::: EXERCISE DATA

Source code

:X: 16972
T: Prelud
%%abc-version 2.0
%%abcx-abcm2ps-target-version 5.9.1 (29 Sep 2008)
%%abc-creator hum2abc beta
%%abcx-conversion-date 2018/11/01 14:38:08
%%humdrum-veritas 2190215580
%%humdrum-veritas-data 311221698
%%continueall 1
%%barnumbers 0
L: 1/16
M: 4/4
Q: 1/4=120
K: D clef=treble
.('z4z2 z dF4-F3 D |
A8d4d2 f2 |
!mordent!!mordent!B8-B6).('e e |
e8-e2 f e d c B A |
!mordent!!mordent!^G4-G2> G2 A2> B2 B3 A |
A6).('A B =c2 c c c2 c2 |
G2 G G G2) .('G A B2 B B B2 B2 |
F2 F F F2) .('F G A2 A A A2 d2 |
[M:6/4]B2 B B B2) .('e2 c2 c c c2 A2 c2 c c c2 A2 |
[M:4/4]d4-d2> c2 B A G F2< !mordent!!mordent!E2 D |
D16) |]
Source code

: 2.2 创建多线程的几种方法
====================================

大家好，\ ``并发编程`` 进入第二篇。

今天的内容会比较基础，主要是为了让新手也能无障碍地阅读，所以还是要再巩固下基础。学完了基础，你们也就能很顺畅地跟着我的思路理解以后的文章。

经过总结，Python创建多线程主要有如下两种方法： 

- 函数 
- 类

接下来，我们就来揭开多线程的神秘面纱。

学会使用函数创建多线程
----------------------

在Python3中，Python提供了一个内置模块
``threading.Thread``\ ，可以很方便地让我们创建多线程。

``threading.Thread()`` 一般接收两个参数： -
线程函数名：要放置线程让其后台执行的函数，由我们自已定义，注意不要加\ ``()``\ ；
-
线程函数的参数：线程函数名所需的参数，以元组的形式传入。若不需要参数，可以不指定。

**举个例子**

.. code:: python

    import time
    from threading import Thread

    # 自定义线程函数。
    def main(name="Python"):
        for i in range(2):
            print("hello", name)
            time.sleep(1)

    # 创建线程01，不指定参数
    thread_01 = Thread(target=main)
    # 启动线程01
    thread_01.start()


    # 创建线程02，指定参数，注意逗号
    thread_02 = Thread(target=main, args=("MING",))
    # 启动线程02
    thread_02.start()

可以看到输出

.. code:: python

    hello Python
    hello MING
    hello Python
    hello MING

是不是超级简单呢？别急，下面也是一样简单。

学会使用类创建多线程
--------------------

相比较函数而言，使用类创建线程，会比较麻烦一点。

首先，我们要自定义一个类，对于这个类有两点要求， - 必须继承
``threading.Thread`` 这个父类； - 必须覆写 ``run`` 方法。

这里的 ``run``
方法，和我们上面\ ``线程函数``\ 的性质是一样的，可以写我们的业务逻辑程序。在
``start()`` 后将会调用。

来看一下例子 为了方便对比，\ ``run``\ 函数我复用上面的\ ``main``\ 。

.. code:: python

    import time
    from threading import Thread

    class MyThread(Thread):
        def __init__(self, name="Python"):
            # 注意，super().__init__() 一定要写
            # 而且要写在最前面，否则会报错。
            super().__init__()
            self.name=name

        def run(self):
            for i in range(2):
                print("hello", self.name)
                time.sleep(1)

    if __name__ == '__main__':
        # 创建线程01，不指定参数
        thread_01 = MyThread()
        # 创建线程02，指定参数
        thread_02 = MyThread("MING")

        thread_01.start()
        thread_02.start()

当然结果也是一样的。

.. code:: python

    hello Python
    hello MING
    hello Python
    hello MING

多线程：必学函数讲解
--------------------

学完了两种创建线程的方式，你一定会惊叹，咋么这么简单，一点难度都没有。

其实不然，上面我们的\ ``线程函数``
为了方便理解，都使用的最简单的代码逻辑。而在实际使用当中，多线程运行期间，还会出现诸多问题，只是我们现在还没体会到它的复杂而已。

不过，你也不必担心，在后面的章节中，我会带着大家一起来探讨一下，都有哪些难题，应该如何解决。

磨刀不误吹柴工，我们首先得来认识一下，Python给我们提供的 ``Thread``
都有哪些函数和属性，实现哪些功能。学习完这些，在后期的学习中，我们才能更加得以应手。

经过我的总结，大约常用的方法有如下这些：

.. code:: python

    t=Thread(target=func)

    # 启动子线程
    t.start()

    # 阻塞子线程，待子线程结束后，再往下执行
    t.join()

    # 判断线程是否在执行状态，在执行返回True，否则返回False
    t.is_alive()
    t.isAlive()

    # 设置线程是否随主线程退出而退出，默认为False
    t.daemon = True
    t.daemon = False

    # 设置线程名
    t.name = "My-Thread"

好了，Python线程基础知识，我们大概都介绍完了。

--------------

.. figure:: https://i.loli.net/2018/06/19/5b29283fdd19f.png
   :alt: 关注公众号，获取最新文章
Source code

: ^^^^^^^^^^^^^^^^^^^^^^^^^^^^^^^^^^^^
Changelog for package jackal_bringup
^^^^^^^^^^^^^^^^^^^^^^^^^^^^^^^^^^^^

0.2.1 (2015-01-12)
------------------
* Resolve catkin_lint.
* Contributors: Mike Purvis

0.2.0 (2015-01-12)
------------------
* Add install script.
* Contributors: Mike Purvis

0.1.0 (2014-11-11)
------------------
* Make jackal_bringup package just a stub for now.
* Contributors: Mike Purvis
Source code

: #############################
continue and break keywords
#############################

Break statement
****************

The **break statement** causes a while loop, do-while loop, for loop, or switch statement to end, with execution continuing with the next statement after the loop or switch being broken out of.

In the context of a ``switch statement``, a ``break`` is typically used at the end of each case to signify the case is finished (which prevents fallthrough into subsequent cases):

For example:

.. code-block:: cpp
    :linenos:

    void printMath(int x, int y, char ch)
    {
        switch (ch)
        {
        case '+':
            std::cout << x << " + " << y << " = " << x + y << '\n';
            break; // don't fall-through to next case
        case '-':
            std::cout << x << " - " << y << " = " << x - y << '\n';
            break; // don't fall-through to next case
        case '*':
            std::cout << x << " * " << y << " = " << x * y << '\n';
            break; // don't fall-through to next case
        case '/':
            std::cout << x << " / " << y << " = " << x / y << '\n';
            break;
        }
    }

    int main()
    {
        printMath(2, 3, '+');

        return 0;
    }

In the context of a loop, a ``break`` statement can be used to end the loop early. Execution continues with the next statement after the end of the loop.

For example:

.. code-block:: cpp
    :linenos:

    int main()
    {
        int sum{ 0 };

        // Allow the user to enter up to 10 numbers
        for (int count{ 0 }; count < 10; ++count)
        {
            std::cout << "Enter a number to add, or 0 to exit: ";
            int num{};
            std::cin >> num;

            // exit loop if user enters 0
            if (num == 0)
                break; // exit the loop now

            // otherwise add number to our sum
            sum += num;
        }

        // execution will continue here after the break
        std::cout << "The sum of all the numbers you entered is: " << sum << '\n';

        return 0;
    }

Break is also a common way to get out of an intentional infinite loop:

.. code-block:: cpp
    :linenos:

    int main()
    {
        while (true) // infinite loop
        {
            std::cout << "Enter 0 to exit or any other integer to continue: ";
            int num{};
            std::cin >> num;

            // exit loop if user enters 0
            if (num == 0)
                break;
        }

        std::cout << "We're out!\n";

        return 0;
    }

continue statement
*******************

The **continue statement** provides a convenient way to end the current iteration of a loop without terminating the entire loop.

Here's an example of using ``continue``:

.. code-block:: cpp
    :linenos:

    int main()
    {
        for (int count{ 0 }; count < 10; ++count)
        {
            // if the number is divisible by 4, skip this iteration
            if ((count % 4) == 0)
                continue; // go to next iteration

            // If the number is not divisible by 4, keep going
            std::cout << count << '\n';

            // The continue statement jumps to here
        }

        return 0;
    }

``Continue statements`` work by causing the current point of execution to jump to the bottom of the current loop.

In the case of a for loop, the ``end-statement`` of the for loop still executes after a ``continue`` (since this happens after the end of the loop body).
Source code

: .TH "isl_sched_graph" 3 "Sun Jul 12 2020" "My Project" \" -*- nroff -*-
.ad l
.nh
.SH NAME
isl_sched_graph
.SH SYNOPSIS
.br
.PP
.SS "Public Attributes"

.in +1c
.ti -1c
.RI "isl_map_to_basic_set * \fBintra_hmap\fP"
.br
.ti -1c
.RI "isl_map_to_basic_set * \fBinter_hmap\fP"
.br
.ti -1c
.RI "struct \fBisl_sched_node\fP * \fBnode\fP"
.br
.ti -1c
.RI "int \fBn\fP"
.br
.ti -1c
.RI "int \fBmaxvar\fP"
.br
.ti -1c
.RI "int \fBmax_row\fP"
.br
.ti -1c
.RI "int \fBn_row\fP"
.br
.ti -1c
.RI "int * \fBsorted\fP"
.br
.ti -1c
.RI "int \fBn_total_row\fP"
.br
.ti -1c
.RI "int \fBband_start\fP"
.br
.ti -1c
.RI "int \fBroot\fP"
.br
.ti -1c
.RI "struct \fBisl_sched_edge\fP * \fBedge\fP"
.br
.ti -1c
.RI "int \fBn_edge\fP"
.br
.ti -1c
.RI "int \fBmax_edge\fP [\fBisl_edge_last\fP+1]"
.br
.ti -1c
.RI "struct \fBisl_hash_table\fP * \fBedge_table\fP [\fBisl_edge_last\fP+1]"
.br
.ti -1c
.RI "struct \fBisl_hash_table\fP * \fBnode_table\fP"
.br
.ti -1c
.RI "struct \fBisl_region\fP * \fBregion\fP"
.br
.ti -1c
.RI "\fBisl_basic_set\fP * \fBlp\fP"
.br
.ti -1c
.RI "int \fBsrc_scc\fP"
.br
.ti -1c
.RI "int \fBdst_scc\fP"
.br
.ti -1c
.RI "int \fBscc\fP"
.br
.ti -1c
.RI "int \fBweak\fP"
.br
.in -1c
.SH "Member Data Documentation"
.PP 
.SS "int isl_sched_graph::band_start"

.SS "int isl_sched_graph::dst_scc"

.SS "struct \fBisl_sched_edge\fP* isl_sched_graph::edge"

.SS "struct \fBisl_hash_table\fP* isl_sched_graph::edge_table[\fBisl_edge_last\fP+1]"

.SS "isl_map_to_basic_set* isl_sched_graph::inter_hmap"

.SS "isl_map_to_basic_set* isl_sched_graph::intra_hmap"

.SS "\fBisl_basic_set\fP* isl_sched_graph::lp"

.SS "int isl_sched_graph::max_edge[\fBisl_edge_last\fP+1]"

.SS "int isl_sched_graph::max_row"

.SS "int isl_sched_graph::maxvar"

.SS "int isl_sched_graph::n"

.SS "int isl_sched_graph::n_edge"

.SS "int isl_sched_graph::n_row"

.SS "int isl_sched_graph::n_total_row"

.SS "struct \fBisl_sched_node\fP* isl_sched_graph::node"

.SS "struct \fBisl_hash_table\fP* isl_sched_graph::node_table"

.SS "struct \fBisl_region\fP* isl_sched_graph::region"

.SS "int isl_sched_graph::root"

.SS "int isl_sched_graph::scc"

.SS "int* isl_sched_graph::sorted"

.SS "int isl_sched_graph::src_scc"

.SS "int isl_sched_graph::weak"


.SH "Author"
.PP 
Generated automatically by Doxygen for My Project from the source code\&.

::::::

For the string "veritas", go through the entries above and copy each line where it occurs.

### COMPLETED TASK
%%humdrum-veritas 2190215580
%%humdrum-veritas-data 311221698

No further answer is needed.